The qui tam plaintiff must initially file the lawsuit in the Superior Court under seal and without any notice to the defrauding contractor named as the defendant in the case. The qui tam plaintiff must immediately serve a copy of the lawsuit on the state Attorney General’s office who will in turn serve a copy of the lawsuit on the prosecuting authority of any political subdivision of the state that may have been the victim of the fraud. The Attorney General’s office and if appropriate, the prosecuting authority for the affected political subdivision, is allowed a period of time to review and evaluate the lawsuit and make a determination of whether or not to intervene in the case and assume responsibility for pursuing it.
If the AG’s office and if appropriate, the prosecuting authority for the affected political subdivision, declines to pursue the case then the qui tam plaintiff is authorized to pursue it. The percentage of the proceeds awarded to the qui tam plaintiff for his or her efforts will be increased if the AG’s office declines to pursue it and the qui tam plaintiff is required to carry the burden of pursuing the case all the way to judgment. In particular concerning the technical and procedural requirements that can result in the court’s dismissal of a case brought by a qui tam plaintiff, the case cannot be brought if it is based upon facts that have already been publicly disclosed in a civil, criminal or administrative proceeding, or in an official investigation, report, hearing or audit by a legislative or governing body, or by the news media unless the qui tam plaintiff is the “original source” of the information resulting in the public disclosure as that term is defined in the California False Claims Act. In addition to a percentage of the proceeds recovered in the case, a successful qui tam plaintiff is entitled to judgment against the defrauding defendants for reasonable costs incurred plus court costs and a reasonable attorney’s fee.

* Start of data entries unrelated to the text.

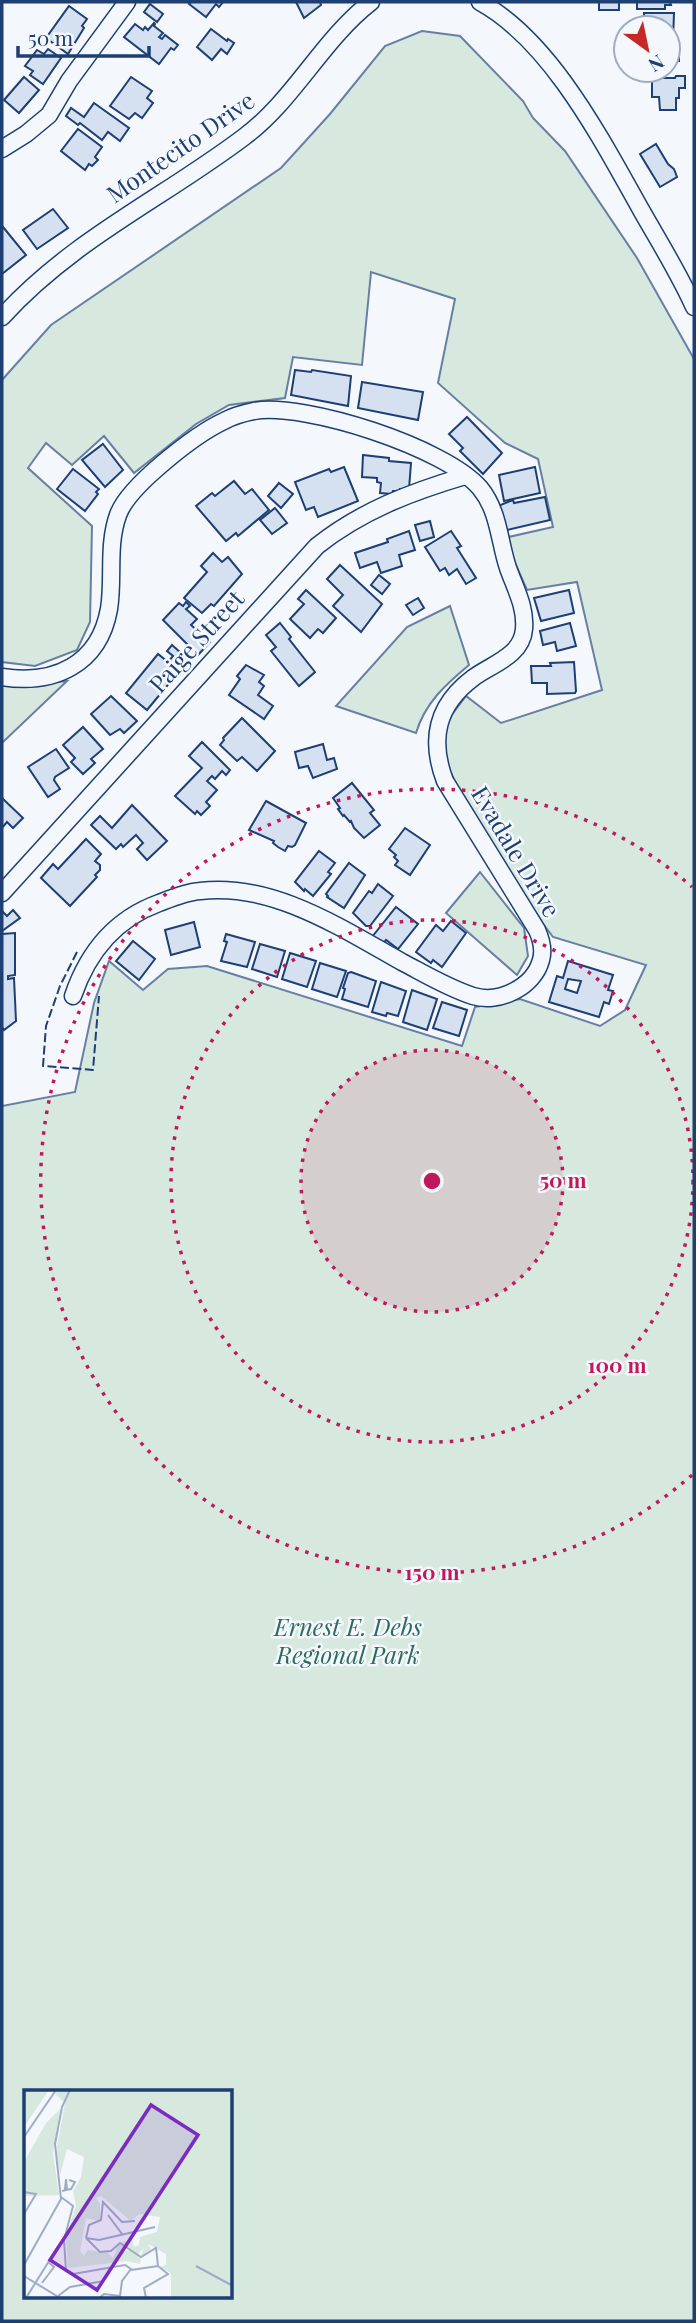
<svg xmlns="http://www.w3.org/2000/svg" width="696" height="2323" font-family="'Playfair Display',serif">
<rect width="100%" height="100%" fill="#f4f7fb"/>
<g fill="#d7e8df" stroke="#687fa3" stroke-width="2" fill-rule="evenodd">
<path d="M 422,31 L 460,36 L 523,101 L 533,118 L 565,151 L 637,258 L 694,359 L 694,2321 L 2,2321 L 2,1106 L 75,1092 L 94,1003 L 109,961 L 143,990 L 168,969 L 207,966 L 462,1046 L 475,1007 L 520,999 L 600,1026 L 625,1010 L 646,965 L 553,937 L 526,901 L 465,803 L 442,754 L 444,725 L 466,696 L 501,723 L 602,690 L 577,582 L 527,590 L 504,538 L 553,527 L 538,459 L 505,443 L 438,383 L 455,299 L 371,272 L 362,365 L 293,357 L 285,398 L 229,405 L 196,424 L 134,473 L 104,436 L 72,465 L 46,443 L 28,468 L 92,526 L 90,622 L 77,650 L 35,666 L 2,662 L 2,380 L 51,325 L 281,168 L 330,114 L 385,46 ZM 26,2092 L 231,2092 L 231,2297 L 26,2297 Z"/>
<path d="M 450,606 L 469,665 C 445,685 425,703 416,733 L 336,706 L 407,627 Z"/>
<path d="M 67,681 L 2,743 L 2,684 L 16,686 Z"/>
<path d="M 480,872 L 524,928 L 528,956 L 517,975 L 446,913 Z"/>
</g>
<g fill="#d5e0f0" stroke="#1d3f73" stroke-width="2" fill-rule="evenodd">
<path d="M 191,2 L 223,2 L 219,7 L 216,4 L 206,17 L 189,4 Z"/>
<path d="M 296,2 L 320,2 L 321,5 L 304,18 Z"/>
<rect x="599" y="2" width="20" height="8"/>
<path d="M 637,2 L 670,2 L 671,5 L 665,5 L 665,9 L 637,9 Z"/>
<path d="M 150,4 L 163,14 L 157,22 L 144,12 Z"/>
<path d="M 69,6 L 87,19 L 82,26 L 84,28 L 68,54 L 46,38 Z"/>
<path d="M 644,13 L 674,13 L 673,40 L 668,40 L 668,28 L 644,28 Z"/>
<path d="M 154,23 L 155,24 L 154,26 L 163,33 L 159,37 L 162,39 L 165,35 L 178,45 L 174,50 L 171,48 L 159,64 L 124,37 L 135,24 L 143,30 L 145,27 L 148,30 Z"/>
<path d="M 211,29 L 227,41 L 228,39 L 234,43 L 227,54 L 221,49 L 212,60 L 197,47 Z"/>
<path d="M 668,45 L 679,46 L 679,61 L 675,61 L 675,65 L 668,65 Z"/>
<path d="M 48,49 L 61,58 L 43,84 L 30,75 L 33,71 L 25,66 L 37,50 L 44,54 Z"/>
<path d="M 676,76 L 685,76 L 685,88 L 679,88 L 679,98 L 676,98 L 676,110 L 660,110 L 659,97 L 652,97 L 652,78 L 675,78 Z"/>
<path d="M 24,77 L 39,90 L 19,113 L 4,100 Z"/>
<path d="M 131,77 L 152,91 L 147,98 L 153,103 L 142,118 L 135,113 L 129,119 L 110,106 Z"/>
<path d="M 94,103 L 129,128 L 120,141 L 108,132 L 102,140 L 80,123 L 78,125 L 66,116 L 71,108 L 84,117 Z"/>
<path d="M 78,129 L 102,147 L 95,157 L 98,160 L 92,166 L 89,164 L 85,170 L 61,151 Z"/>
<path d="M 656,144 L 668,164 L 674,169 L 677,177 L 660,187 L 640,154 Z"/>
<path d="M 53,209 L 68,228 L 37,249 L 23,230 Z"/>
<path d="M 3,227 L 26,255 L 2,274 L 2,229 Z"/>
<path d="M 295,370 L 311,372 L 312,370 L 351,376 L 348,406 L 291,395 Z"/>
<path d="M 362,382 L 423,392 L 418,420 L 358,408 Z"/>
<path d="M 467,417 L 502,453 L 483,474 L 460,451 L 463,448 L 449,434 Z"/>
<path d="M 103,444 L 123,470 L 105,487 L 82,460 Z"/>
<path d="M 363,455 L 389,458 L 389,461 L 411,463 L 409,489 L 400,489 L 400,491 L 393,491 L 392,494 L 380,493 L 381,483 L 377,482 L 377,478 L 362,477 Z"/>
<path d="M 344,467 L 358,501 L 318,517 L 314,507 L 306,510 L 295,482 L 329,469 L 331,472 Z"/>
<path d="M 535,467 L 540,493 L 504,501 L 499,475 Z"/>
<path d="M 73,469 L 99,489 L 96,492 L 98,494 L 85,511 L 57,489 Z"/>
<path d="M 234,481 L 245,494 L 252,489 L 269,510 L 238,536 L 236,533 L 226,541 L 196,506 L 212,493 L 215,496 Z"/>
<path d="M 279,483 L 293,494 L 281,508 L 268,496 Z"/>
<path d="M 545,497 L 550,520 L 503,531 L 498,506 L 513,500 L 514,503 Z"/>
<path d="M 275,508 L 287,523 L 272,534 L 260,520 Z"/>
<path d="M 430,521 L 434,537 L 420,541 L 415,525 Z"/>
<path d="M 409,531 L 415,550 L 399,555 L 402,566 L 381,573 L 377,562 L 360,568 L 355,553 L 388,542 L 387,539 Z"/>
<path d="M 451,531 L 461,546 L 457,548 L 476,578 L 466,584 L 457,569 L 449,575 L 445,568 L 440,571 L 425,547 Z"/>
<path d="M 213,553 L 222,562 L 228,557 L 242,574 L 214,606 L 211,604 L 202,613 L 184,598 L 207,572 L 201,566 Z"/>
<path d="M 340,565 L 382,604 L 361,632 L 333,606 L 343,595 L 327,579 Z"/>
<path d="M 379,575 L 390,584 L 382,594 L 371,585 Z"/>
<path d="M 306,590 L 336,618 L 323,633 L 318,629 L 310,638 L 290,619 L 304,604 L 298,599 Z"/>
<path d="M 569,590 L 574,613 L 541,621 L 534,598 Z"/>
<path d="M 418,598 L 424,608 L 413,615 L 406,605 Z"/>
<path d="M 186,602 L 190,606 L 186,609 L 197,619 L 191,625 L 210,642 L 198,655 L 163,620 L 179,603 L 183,606 Z"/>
<path d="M 280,623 L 291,637 L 289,639 L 315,672 L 299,686 L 271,651 L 276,647 L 266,635 Z"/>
<path d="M 570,623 L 576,646 L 557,651 L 555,642 L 543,645 L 540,631 Z"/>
<path d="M 172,645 L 191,662 L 178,677 L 176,675 L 147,710 L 126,693 L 158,654 L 168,662 L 173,656 L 167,651 Z"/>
<path d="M 574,662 L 576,691 L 575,693 L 547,694 L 547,683 L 532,683 L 531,666 L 551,666 L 550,663 Z"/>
<path d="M 246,665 L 264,675 L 259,682 L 264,686 L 258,695 L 273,706 L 264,719 L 229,695 L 240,679 L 237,676 Z"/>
<path d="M 111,696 L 137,721 L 124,733 L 120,729 L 110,735 L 91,714 Z"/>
<path d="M 242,718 L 275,751 L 257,771 L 242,757 L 237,761 L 220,745 L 224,740 L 223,738 Z"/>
<path d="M 83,727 L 103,749 L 91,759 L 95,763 L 83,774 L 71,762 L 75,758 L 63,745 Z"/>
<path d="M 202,742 L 230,770 L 226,775 L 222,771 L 215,779 L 212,776 L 207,781 L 217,790 L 206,802 L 210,806 L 201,815 L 197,811 L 195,814 L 175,796 L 202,768 L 189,756 Z"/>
<path d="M 323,744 L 327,760 L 334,758 L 337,769 L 313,778 L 308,766 L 299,768 L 295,752 Z"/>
<path d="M 56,749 L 69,768 L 55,777 L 54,780 L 60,789 L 48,797 L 28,767 Z"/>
<path d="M 352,783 L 374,810 L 370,813 L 380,825 L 364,838 L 354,828 L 351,821 L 350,822 L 344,815 L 343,816 L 338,809 L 340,808 L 333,798 Z"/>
<path d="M 2,798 L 23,818 L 13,828 L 7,822 L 2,828 Z"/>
<path d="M 266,801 L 306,823 L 295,845 L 292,847 L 288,846 L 285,851 L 278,847 L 273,843 L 274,841 L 249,830 Z"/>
<path d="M 132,805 L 167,841 L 147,860 L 137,849 L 143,843 L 136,835 L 123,847 L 121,844 L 116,849 L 91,825 L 100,816 L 112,828 Z"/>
<path d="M 405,828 L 430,845 L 410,875 L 395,865 L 398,861 L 394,857 L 396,855 L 389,849 Z"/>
<path d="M 86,839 L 101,854 L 95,861 L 100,865 L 100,870 L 95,875 L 97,877 L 70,906 L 41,878 L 53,864 L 58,869 Z"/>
<path d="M 319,851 L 335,863 L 328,872 L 331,874 L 313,896 L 305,889 L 304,891 L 295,882 Z"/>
<path d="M 349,863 L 365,875 L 344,908 L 327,897 L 328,896 L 326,894 Z"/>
<path d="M 378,884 L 393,896 L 370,926 L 366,926 L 353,913 L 369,891 L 372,893 Z"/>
<path d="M 396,907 L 418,924 L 398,949 L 386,940 L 382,945 L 372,937 Z"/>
<path d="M 13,910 L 20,918 L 2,931 L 2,911 L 7,916 Z"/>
<path d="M 451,921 L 466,933 L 442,967 L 433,960 L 431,963 L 416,952 L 436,925 L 443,931 Z"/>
<path d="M 194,922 L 200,947 L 171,955 L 165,930 Z"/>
<path d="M 15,933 L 15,975 L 8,976 L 8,979 L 14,978 L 16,1021 L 4,1030 L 2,1027 L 2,934 Z"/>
<path d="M 226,934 L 255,942 L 247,967 L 221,961 L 227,942 L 224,941 Z"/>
<path d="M 133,941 L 155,959 L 139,980 L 116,961 Z"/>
<path d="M 260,944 L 285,951 L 277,977 L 252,969 Z"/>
<path d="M 290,953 L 316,961 L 307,987 L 282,979 Z"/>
<path d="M 568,961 L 613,975 L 608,990 L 613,991 L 609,1004 L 604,1002 L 599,1017 L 549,1002 L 557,976 L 563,978 ZM 568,979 L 581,981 L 577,993 L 565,989 Z"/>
<path d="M 320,963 L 346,971 L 337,997 L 312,989 Z"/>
<path d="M 351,972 L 376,981 L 368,1007 L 342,999 L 345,989 L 343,988 L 348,973 Z"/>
<path d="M 381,982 L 406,991 L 398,1016 L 387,1013 L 386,1016 L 372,1012 Z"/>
<path d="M 412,990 L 437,999 L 427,1030 L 403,1022 Z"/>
<path d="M 442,1002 L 467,1010 L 459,1036 L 433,1028 Z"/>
</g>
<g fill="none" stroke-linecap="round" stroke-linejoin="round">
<g stroke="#1d3f73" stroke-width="19">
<g id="street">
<path d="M 480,2 C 551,41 601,139 640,208 C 658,240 679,273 694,307"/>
<path d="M 2,149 L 26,134 L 49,115 L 69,81 L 127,2"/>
<path d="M 2,317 C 73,239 162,199 244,137 C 294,100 322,40 371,2"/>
<path d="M 2,677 C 54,685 99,665 109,609 C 114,578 107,546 118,515 C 128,486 196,434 224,421 C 233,416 244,413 254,411 C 305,402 446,448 480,488 C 499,511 499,541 508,568 C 515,588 526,607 524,629 C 522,656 492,664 473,678 C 437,705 429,739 445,781 L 537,930 C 541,939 544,950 541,960 C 534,987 499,1004 473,996 C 448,988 425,974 402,962 C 341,928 272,882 200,891 C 186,892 172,898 159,903 C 115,919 88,952 73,996"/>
<path d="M 2,893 L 317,546 C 361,511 411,492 465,476"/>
</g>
</g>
<use href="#street" stroke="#f4f7fb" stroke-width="16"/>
<path stroke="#1d3f73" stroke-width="2" stroke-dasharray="9 3.5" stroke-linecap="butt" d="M 77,952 L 60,986 L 46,1026 L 43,1066 L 93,1070 L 99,996"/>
</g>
<circle cx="432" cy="1181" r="131" fill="#c2185b" fill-opacity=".12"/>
<g fill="none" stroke="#c2185b" stroke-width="3.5" stroke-dasharray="3.5 7">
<circle cx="432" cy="1181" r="131"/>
<circle cx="432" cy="1181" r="261"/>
<path d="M692 1475A392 392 0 1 1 692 887"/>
</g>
<g text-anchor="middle" stroke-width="5" stroke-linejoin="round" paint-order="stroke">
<g font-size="24" fill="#1d3f73" stroke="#f4f7fb">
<text transform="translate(181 148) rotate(-35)" y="8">Montecito Drive</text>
<text transform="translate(197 642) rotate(-48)" y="8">Paige Street</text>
<text transform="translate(515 852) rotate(59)" y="8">Evadale Drive</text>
</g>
<g font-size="24" font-style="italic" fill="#2c6c60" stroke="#f4f7fb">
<text x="348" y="1636">Ernest E. Debs<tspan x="348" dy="28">Regional Park</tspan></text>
</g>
</g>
<g transform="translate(24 2090)">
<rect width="208" height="208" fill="#f4f7fb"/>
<path d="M 1,0 L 25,0 L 0,37 L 0,4 ZM 34,0 L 208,0 L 208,208 L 147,208 L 147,183 L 136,177 L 142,175 L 142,164 L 124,154 L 127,159 L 117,166 L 120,158 L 113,165 L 98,152 L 108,150 L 110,157 L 115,155 L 116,147 L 133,142 L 136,127 L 115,124 L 107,131 L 77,106 L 72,108 L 76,114 L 76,131 L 62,128 L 56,161 L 60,166 L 64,160 L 84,163 L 89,168 L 94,155 L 101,156 L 98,162 L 106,160 L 117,168 L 116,174 L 103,171 L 44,178 L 42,146 L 52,116 L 49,101 L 57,87 L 60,67 L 43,59 L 36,85 L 32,62 L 41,13 L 31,4 ZM 36,19 L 29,63 L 35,105 L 0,106 L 0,72 L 22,33 Z" fill="#d7e8df"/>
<path fill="none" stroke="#9eadc5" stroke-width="2" d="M 0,47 L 32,0M 38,101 L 42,100 L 43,99 L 42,89 L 41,99 L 42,100 L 47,99 L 51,92 L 45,90M 0,102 L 12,104 L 0,124M 37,107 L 49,116 L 40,150 L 42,181 L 49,184 L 101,175 L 107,179 L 98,191 L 96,206 L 80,204 L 75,208M 84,125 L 98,144M 62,148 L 76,162 L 87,161 L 96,153 L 117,167 L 132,158 L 134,176M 62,148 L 65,135 L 77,130 L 79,112 L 98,132 L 111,131M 62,148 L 75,150 L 131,137M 0,175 L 37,109 L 31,54 L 38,17 L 46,0M 172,176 L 209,196M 107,180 L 134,176M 0,186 L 36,208M 18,193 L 30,177 L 24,172M 34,206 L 46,197 L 80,191M 2,208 L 35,155M 122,208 L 120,198 L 144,184 L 134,176"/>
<path fill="#7b2cbf" fill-opacity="0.15" stroke="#7b2cbf" stroke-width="3.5" d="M 127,15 L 174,45 L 73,200 L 26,170 Z"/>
<rect width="208" height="208" fill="none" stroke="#1d3f73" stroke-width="3.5"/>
</g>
<circle cx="432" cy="1181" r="10" fill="#c2185b" stroke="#f4f7fb" stroke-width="3.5"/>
<g font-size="21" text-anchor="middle" font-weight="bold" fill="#c2185b" stroke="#f4f7fb" stroke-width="5" stroke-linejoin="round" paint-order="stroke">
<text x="563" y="1188">50 m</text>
<text x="617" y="1373">100 m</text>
<text x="432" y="1580">150 m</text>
</g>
<rect width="696" height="2323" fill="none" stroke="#1d3f73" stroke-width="7"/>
<g transform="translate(647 49) rotate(147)"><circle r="33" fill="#f4f7fb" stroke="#9eadc5" stroke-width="2"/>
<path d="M0-5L12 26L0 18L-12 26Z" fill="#c62828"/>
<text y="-10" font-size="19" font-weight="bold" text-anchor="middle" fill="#1d3f73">N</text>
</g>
<path d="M18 46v10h131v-10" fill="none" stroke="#1d3f73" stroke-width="3.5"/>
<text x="28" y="46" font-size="21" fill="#1d3f73" stroke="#f4f7fb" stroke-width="5" paint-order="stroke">50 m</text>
</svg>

The California False Claims Act contains within it strong whistleblower protections for the protection of employee whistleblowers. The whistleblower provisions prohibit employers from establishing or enforcing any rule or policy that would keep an employee from doing anything supportive of a false claims action, including reporting information to the appropriate government authorities or initiating, assisting with, giving testimony or otherwise furthering a false claims action including such an action against their own employer. Employers are prohibited from discharging, demoting, discriminating against or in any other manner retaliating against an employee in the terms and conditions of her employment because of the employee’s lawful acts in support of a false claims action. Any employer that takes retaliatory action is liable in a civil action brought by the employee for two times the amount of any back pay, restoration of seniority, recovery of any special damages suffered and for punitive damages in an appropriate case.